··· Texte à lire ···

Aussi, ne faut-il pas m’étonner si les syndicalistes ont maintes fois exercé ou préconisé contre le tâcheron la méthode salutaire de l’action directe justifiant éloquemment l’emploi utile de la chaussette à clous. C’est le seul raisonnement à tenir vis-à-vis de tels individus. Ils ont, d’ailleurs, fait état de ce risque pour décider les patrons à se confier à eux pour obtenir du travail (vite et mal fait) à un prix défiant toute concurrence, en toute tranquillité.

Mais « à mauvaise paie, mauvais travail ». Tout ce qui n’émane pas de la volonté de bien faire de l’artisan et de l’ouvrier, de sa conscience et de son amour propre de métier s’approche fort du sabotage. Certains patrons l’ont compris, surtout s’ils ont été des ouvriers avant d’être des patrons. S’ils ont compris leur véritable intérêt, ils se passent du tâcheron. Le goût, l’orgueil, sagement raisonné, du travail bien fait, les incite à cela.

Le tâcheron est un gâte-métier, un salopard que nulle entreprise sérieuse, nul patron honnête, scrupuleux, intelligent n’emploiera.

Ainsi envisagé, le mot tâcheron n’est plus un substantif, mais un adjectif qualificatif pour désigner l’inqualifiable individu, l’égoïste, le faux frère qui trahit, pour son intérêt particulier, l’intérêt général de ses compagnons de travail, tout en trompant également ceux qui se servent de lui.

Le tâcheron est un produit stupide d’exploiteur, d’imbécillité patronale ou d’ignorance professionnelle.

Le tâcheron est exactement comparable à l’adjudant de semaine, chien de caserne ou de quartier qui, pour plaire à ses supérieurs par les galons, abuse des siens pour punir à tort et à travers les malheureux soldats sous ses ordres. Il en a la mentalité stupide et cruelle. La brutalité dont il fait preuve trop souvent envers les ouvriers qu’il domine, pressure, exploite odieusement, assimile la mentalité du tâcheron à celle du chaouch !

Adjudant, tâcheron, chaouch forment une trinité de qualificatifs appropriés à une même sorte d’individus en des milieux divers. Cette trilogie de brutes prétend également servir. Ils servent surtout à faire détester le système ou le régime dont ils sont les serviteurs ; tels maîtres, tels valets ! Mais les victimes ont le droit d’exécrer leurs bourreaux et le devoir de les supprimer à l’occasion. — Georges Yvetot.


TACHERONAT D’où vient le mot ? D’où vient la chose ? C’est le tâcheron qui a créé le tâcheronat. Cet intermédiaire, nocif à l’organisation actuelle du travail collectif, pouvait faire mieux que de créer un système malfaisant et parasitaire semblable aux individus qui l’engendrèrent.

L’exploitation de l’homme par l’homme, d’essence monstrueuse, ainsi que la bourgeoisie capitaliste, ne peuvent enfanter que des monstres. En essayant d’exposer la psychologie du tâcheron, je n’ai pas fait autre chose qu’exposer tout le système du tâcheronat.

··· Entrées fournies ···

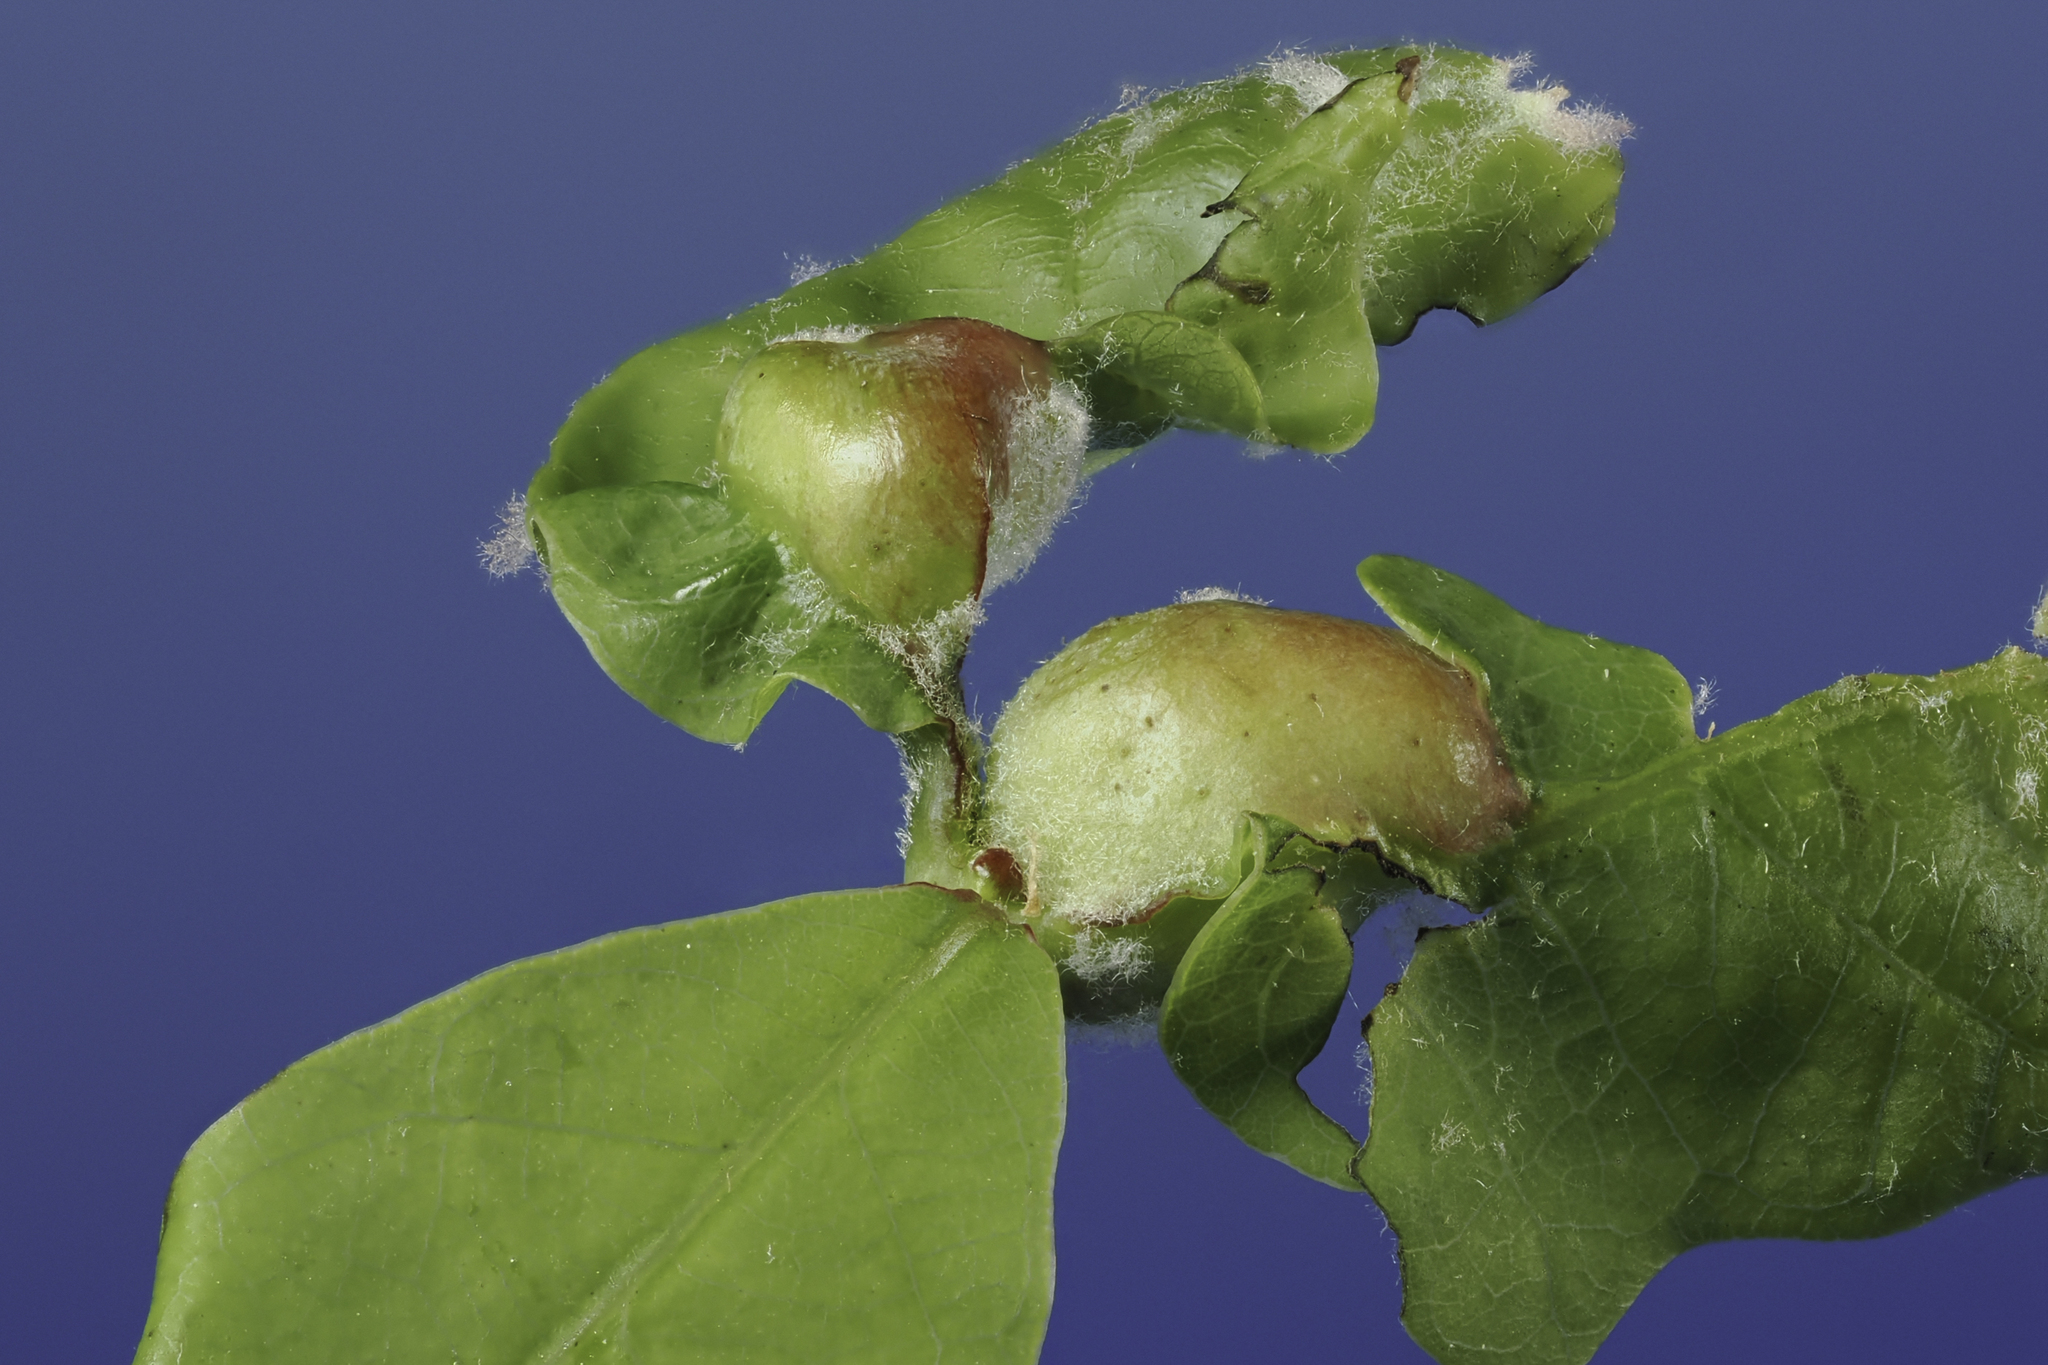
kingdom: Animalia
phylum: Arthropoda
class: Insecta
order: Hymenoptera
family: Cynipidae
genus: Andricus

···
··· Entrées fournies ···

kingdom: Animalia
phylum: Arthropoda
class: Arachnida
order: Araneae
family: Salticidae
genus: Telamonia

···
··· Entrées fournies ···

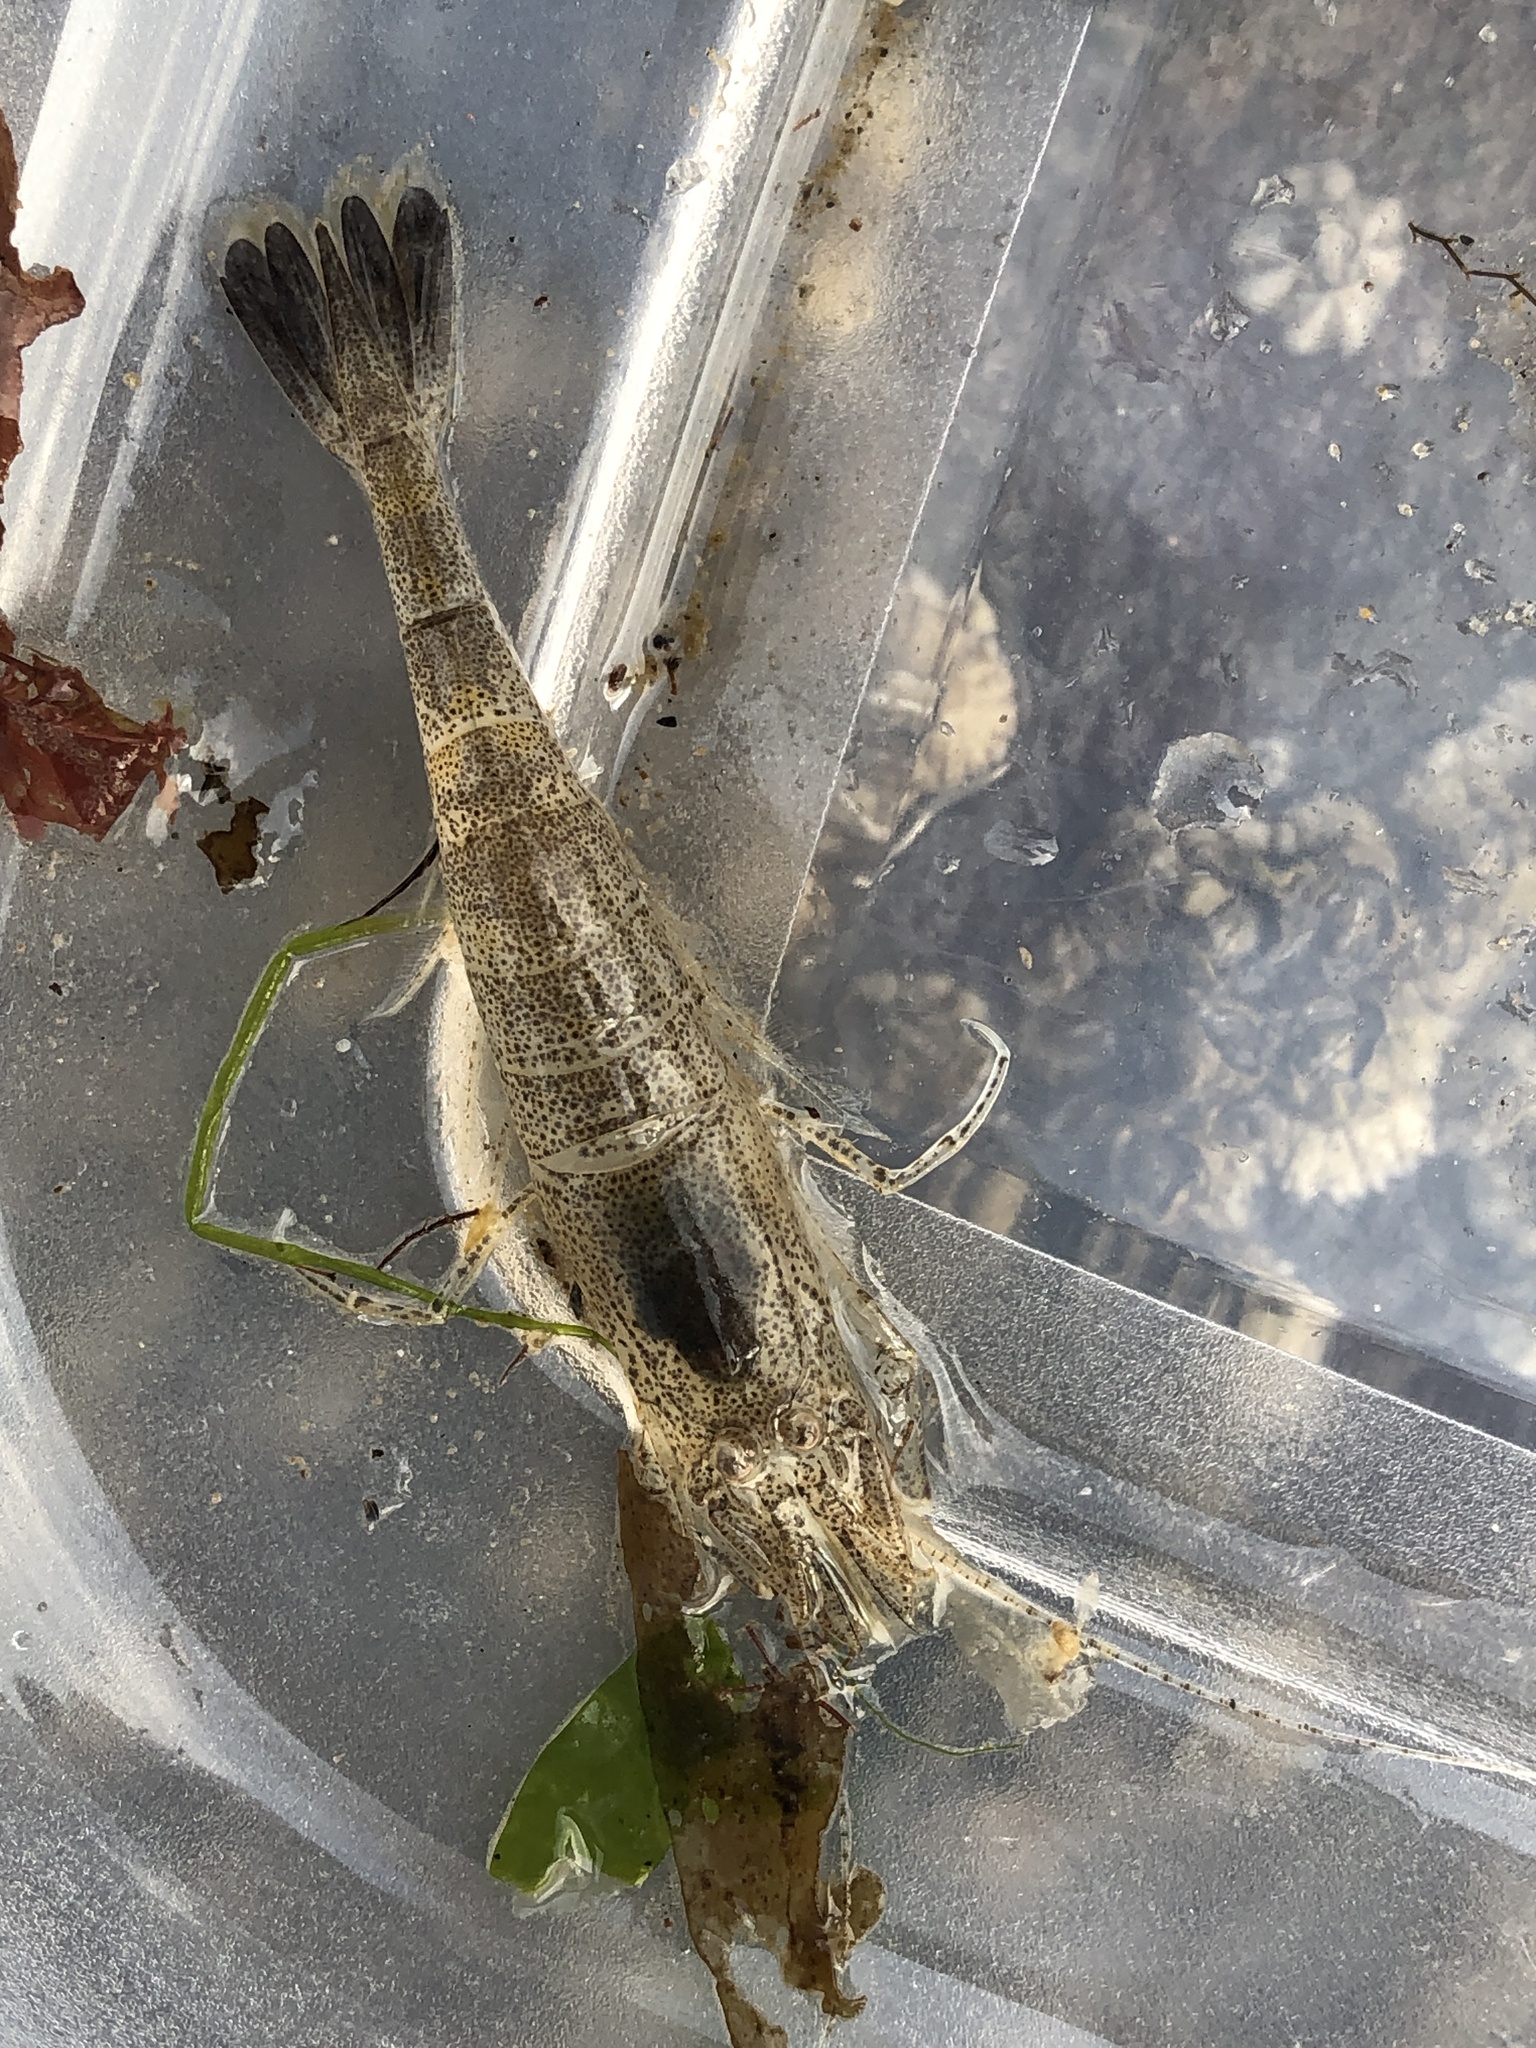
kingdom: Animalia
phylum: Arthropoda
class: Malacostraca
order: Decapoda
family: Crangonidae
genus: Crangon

···

Consigne
Reprenez le texte sur le tâcheron juste après sa dernière phrase et poursuivez-le.

Réponse
Si le tâcheron est un phénomène individuel exécrable parmi la Collectivité des exploités, on se rend facilement compte que le tâcheronat est une plaie sociale à combattre, un fléau redoutable à éviter, à supprimer.

Les gars du Bâtiment l’ont caractérisé ; ce fléau est un dessin et le titre d’une brochure de propagande contre le tâcheronat. Ce dessin représente une hideuse pieuvre. C’est bien la pieuvre qui s’étend sur le travailleur s’il n’est organisé pour s’en défendre. Il ne suffit pas de trancher une ou plusieurs des tentacules du Monstre, il faut le détruire complètement.

En différents congrès corporatifs, ont été exposés, mis

en relief tous les méfaits du tâcheronat. Des rapports ont été discutés, des ordres du jour votés, des propositions émises et, cependant, le mal existe encore. Il n’y a que la force et la cohésion des victimes, leur entraide, leur action commune qui en viendront à bout. Lest syndicalistes révolutionnaires des corporations atteintes paf le fléau savent cela et ne manquent ni d’énergie ni de persévérance pour parvenir à triompher totalement de cette plaie sociale. Car il n’y a pas à compter sur une législation sociale impuissante. Il n’y a que l’action, répétons-le, pour aboutir à des résultats efficaces.

Le tâcheronat ne peut déplaire aux exploiteurs ni au gouvernement qui, de quelque nuance politique soit-il, est au service des exploiteurs, aux ordres des capitalistes. Or, nous savons trop ce qu’on en peut attendre.

C’est par l’action directe, isolée au collective, qu’un arrivera peut-être à détruire ce mal social qu’est le tâcheronat. Ce n’est pas par des mots mais par des faits que s’illustre la guerre sociale de chaque jour. On sait bien en haut lieu les malfaisances des tâcheront qui volent les travailleurs français et étrangers, en prélevant sur les salaires dont ils sont les distributeurs, en retenant sur ces salaires, si peu élevés, la nourriture et le logis ; car tout le monde sait que la plupart des tâcherons ou sous-tâcherons sont gargotiers et logeurs. Ils nourrissent grossièrement, avec d’intéressants profits, la multitude embauchée par eux, et les abritent mal en des baraquements provisoires où l’hygiène est inconnue. Ainsi, le misérable salaire donné par le tâcheron au rude travailleur exploité lui est aussitôt retenu ou repris pour sa nourriture et son logis.

C’est la pieuvre !

Rien à faire contre cela ? Non, rien à faire si l’on compte sur les patrons ou les gouvernants, sur les politiciens ou sur les philanthropes !… Mais tout à faire par le syndicalisme révolutionnaire préconisant l’éducation, l’organisation et l’action pour écraser la pieuvre ! La sale bête, férocement suceuse du sang des travailleurs qui se laissent prendre, hélas !, par toutes les ventouses de ses tentacules, ne disparaîtra pas d’elle-même : il faut qu’on la tué !

C’est le tâcheronat qui favorise (et qui en profite) la main-d’œuvre étrangère odieusement exploitée, puis délaissée et sacrifiée.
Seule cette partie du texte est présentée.